Try it
Set down every entry word for word. Omit the pictures.

Task data

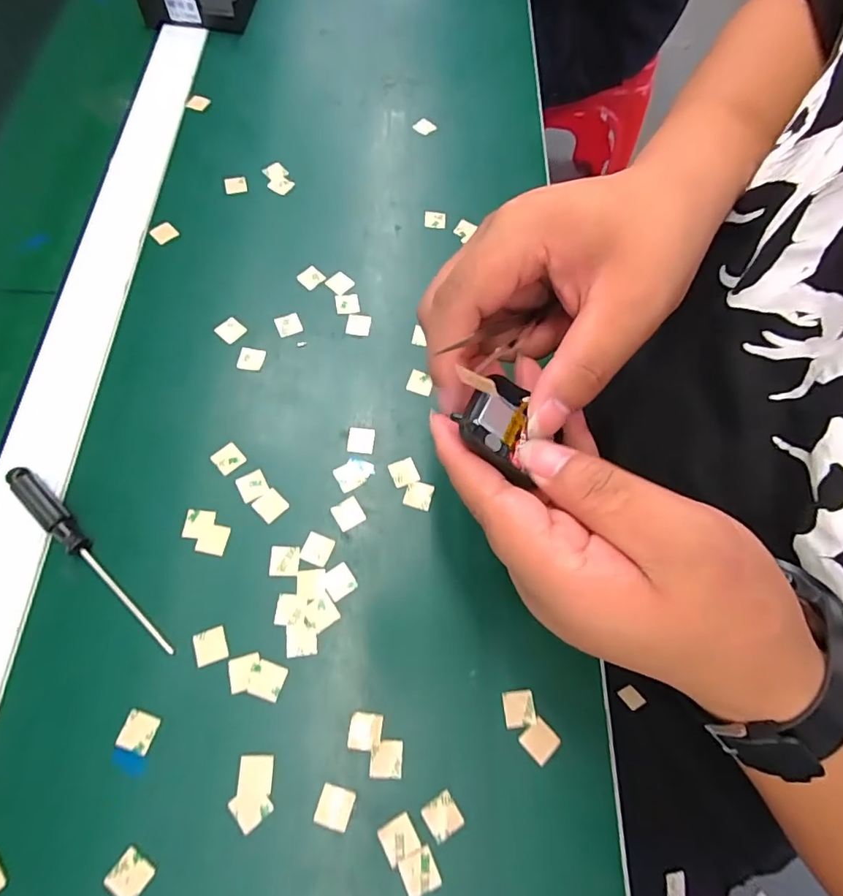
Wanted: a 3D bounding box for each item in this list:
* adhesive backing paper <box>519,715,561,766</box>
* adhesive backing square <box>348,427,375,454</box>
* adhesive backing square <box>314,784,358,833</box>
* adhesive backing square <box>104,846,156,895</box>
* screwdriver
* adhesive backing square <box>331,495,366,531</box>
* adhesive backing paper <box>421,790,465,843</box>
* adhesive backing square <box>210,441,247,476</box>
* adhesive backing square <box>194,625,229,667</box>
[{"bbox_3d":[0.059,0.145,0.250,0.016,0.004,0.016,-39,73,-22],"label":"adhesive backing paper"},{"bbox_3d":[-0.037,-0.005,0.308,0.016,0.004,0.017,4,68,-1],"label":"adhesive backing square"},{"bbox_3d":[-0.040,0.167,0.234,0.016,0.004,0.016,14,64,8],"label":"adhesive backing square"},{"bbox_3d":[-0.127,0.186,0.220,0.016,0.004,0.015,30,60,12],"label":"adhesive backing square"},{"bbox_3d":[-0.174,0.058,0.263,0.129,0.016,0.014,42,71,14],"label":"screwdriver"},{"bbox_3d":[-0.042,0.038,0.289,0.016,0.004,0.016,-30,71,-12],"label":"adhesive backing square"},{"bbox_3d":[0.010,0.171,0.234,0.016,0.004,0.016,-32,72,-15],"label":"adhesive backing paper"},{"bbox_3d":[-0.114,0.006,0.298,0.016,0.004,0.016,-41,75,-18],"label":"adhesive backing square"},{"bbox_3d":[-0.108,0.101,0.257,0.016,0.004,0.016,-17,66,-12],"label":"adhesive backing square"}]

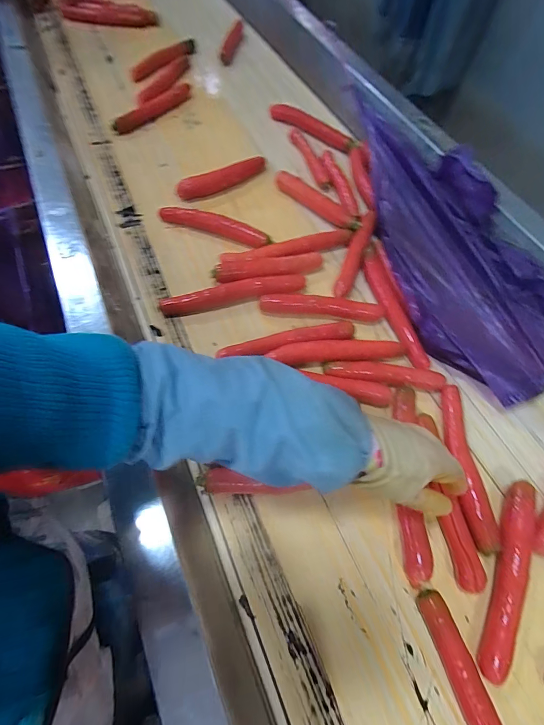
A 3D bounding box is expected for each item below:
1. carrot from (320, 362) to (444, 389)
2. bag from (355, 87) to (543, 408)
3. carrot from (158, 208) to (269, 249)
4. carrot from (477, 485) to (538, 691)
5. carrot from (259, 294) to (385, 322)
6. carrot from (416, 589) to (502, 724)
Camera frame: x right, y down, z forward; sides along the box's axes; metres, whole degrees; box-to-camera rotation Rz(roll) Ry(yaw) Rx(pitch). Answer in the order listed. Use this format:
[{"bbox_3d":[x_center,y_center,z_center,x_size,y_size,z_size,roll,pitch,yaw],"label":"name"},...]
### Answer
[{"bbox_3d":[0.187,0.021,0.566,0.195,0.025,0.031,6,61,1],"label":"carrot"},{"bbox_3d":[0.339,-0.266,0.649,0.233,0.139,0.691,-8,66,-10],"label":"bag"},{"bbox_3d":[-0.118,-0.289,0.722,0.243,0.033,0.039,22,64,4],"label":"carrot"},{"bbox_3d":[0.302,0.267,0.435,0.035,0.040,0.231,22,62,10],"label":"carrot"},{"bbox_3d":[0.091,-0.103,0.629,0.220,0.029,0.029,6,61,1],"label":"carrot"},{"bbox_3d":[0.232,0.401,0.361,0.033,0.035,0.273,-15,68,-14],"label":"carrot"}]

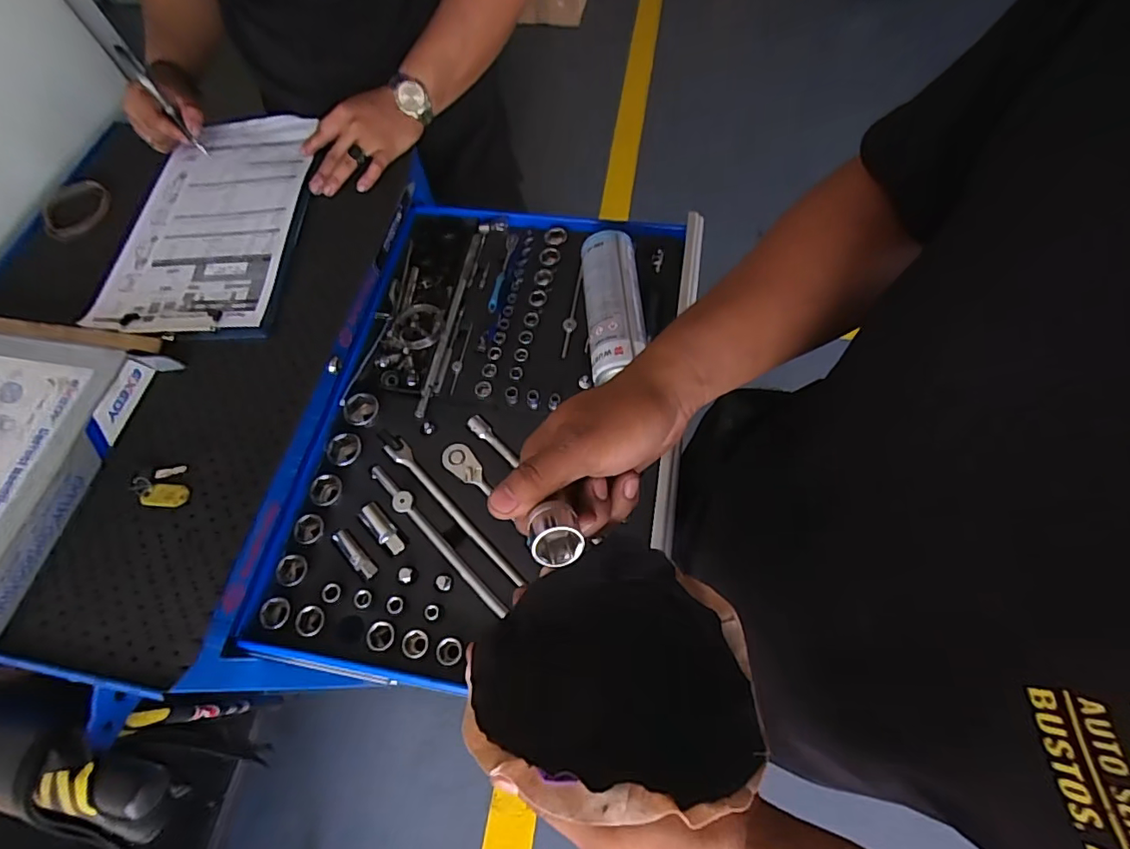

Written solution
Wanted: a 3D bounding box for each item in this list:
* adhesive backing paper <box>519,715,561,766</box>
* adhesive backing square <box>348,427,375,454</box>
* adhesive backing square <box>314,784,358,833</box>
* adhesive backing square <box>104,846,156,895</box>
* screwdriver
* adhesive backing square <box>331,495,366,531</box>
* adhesive backing paper <box>421,790,465,843</box>
* adhesive backing square <box>210,441,247,476</box>
* adhesive backing square <box>194,625,229,667</box>
[{"bbox_3d":[0.059,0.145,0.250,0.016,0.004,0.016,-39,73,-22],"label":"adhesive backing paper"},{"bbox_3d":[-0.037,-0.005,0.308,0.016,0.004,0.017,4,68,-1],"label":"adhesive backing square"},{"bbox_3d":[-0.040,0.167,0.234,0.016,0.004,0.016,14,64,8],"label":"adhesive backing square"},{"bbox_3d":[-0.127,0.186,0.220,0.016,0.004,0.015,30,60,12],"label":"adhesive backing square"},{"bbox_3d":[-0.174,0.058,0.263,0.129,0.016,0.014,42,71,14],"label":"screwdriver"},{"bbox_3d":[-0.042,0.038,0.289,0.016,0.004,0.016,-30,71,-12],"label":"adhesive backing square"},{"bbox_3d":[0.010,0.171,0.234,0.016,0.004,0.016,-32,72,-15],"label":"adhesive backing paper"},{"bbox_3d":[-0.114,0.006,0.298,0.016,0.004,0.016,-41,75,-18],"label":"adhesive backing square"},{"bbox_3d":[-0.108,0.101,0.257,0.016,0.004,0.016,-17,66,-12],"label":"adhesive backing square"}]

A 3D bounding box is expected for each item below:
1. carrot from (320, 362) to (444, 389)
2. bag from (355, 87) to (543, 408)
3. carrot from (158, 208) to (269, 249)
4. carrot from (477, 485) to (538, 691)
5. carrot from (259, 294) to (385, 322)
6. carrot from (416, 589) to (502, 724)
Camera frame: x right, y down, z forward; sides along the box's axes; metres, whole degrees; box-to-camera rotation Rz(roll) Ry(yaw) Rx(pitch). Answer in the order listed. Use this format:
[{"bbox_3d":[x_center,y_center,z_center,x_size,y_size,z_size,roll,pitch,yaw],"label":"name"},...]
### Answer
[{"bbox_3d":[0.187,0.021,0.566,0.195,0.025,0.031,6,61,1],"label":"carrot"},{"bbox_3d":[0.339,-0.266,0.649,0.233,0.139,0.691,-8,66,-10],"label":"bag"},{"bbox_3d":[-0.118,-0.289,0.722,0.243,0.033,0.039,22,64,4],"label":"carrot"},{"bbox_3d":[0.302,0.267,0.435,0.035,0.040,0.231,22,62,10],"label":"carrot"},{"bbox_3d":[0.091,-0.103,0.629,0.220,0.029,0.029,6,61,1],"label":"carrot"},{"bbox_3d":[0.232,0.401,0.361,0.033,0.035,0.273,-15,68,-14],"label":"carrot"}]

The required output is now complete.